Friday, November 12, 2010

DOCTORS THREATEN STRIKE (PAGE 3, NOV 8, 2010)

MEDICAL doctors in state-owned hospitals have called on the government and other stakeholders to act in concert to solve the numerous challenges in the health sector.
They also gave an ultimatum that November 30, 2010 should be the deadline for the payment of their outstanding on-duty-facilitation allowance, otherwise they would withdraw their services.
In a communiqué read at a press conference to climax the 52nd annual general meeting of the Ghana Medical Association (GMA) in Koforidua last Saturday, the President of the association, Dr Emmanuel Adom Winful, said it was unfortunate that for almost two years after negotiations for the allowance, its implementation had not been fully carried out, making majority of doctors not being paid the allowance.
Such a situation, he stated, had serious consequences on the health delivery system.
The GMA, Dr Adom Winful said, was, therefore, asking the government to, as a matter of urgency, ensure that all its members would benefit from the allowance to avoid a strike.
With regard to the placement of medical doctors on the single spine salary structure, Dr Adom Winful called on the Fair Wages and Salaries Commission (FWSC) to, as soon as possible, engage the GMA to clear all the bottlenecks surrounding its implementation.
He also called on the Ministry of Health and the FWSC to negotiate and implement the conditions of service of medical doctors which had been outstanding for many years, adding that such an initiative would enable the doctors to get what was due them.
The GMA, according to Dr Adom Winful, had recognised numerous challenges in the health sector and, therefore, asked the government and other stakeholders to act in concert to solve them.
These, he said, included high maternal mortality rate of 451 deaths per 100,000 live births, which should be reduced by at least 75 per cent by 2015, as well as a condition of service that would, among other things, address the health care needs of doctors.
All Metropolitan, Municipal and District Assemblies, Dr Adom Winful stated, should invest in at least one ambulance for their districts to transport the sick, especially pregnant women, in time of emergency, while the Ghana Blood Transfusion Service should also speedily implement the approved National Blood Policy to address the pressing problem of deaths from haemorrhage after childbirth.
In answer to a question why some members of the GMA often refused postings to deprived areas, Dr Adom Winful explained that the government had not heeded GMA’s advice to it to solve certain problems in deprived communities that would be encountered by doctors posted there.
“We have told the government what to do to keep doctors in the deprived areas but nothing has been done. If they do it as it has been done for doctors working in hospitals in deprived areas run by the Presbyterian Church, many of our members will flock to such areas,” Dr Adom Winful stated.
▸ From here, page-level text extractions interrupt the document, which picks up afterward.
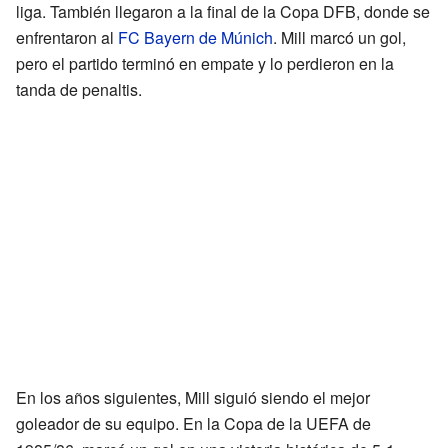
liga. También llegaron a la final de la Copa DFB, donde se
enfrentaron al
FC Bayern de Múnich
. Mill marcó un gol,
pero el partido terminó en empate y lo perdieron en la
tanda de penaltis.
En los años siguientes, Mill siguió siendo el mejor
goleador de su equipo. En la Copa de la UEFA de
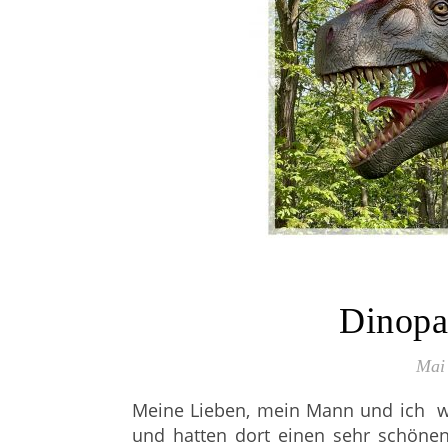
Dinopa
Mai 
Meine Lieben, mein Mann und ich 
und hatten dort einen sehr schönen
Earlier in a speech read on his behalf at the conference, the Vice-President, Mr John Dramani Mahama, reiterated the government’s commitment to address the challenges in the health sector to particularly reduce maternal and infant mortality in the country.
He, therefore, asked members of the GMA to support the government in that direction by putting in their best.
The Vice-President said there were numerous challenges facing the health sector, which could only be addressed through collaboration between the government and the GMA to reduce maternal and infant mortality.
He said such an initiative would also enable the country to attain its millennium development goals in the health sector.
Mr Mahama expressed the hope that the GMA would embrace the slogan “Zero Tolerance for Maternal and Infant and Childhood Deaths” and work in that direction to find solutions to the problems associated with such deaths.
He commended the GMA for its numerous contributions to the development of the health sector that had culminated in the separation of healthcare delivery from health policy, leading to the creation of the Ghana Heath Service.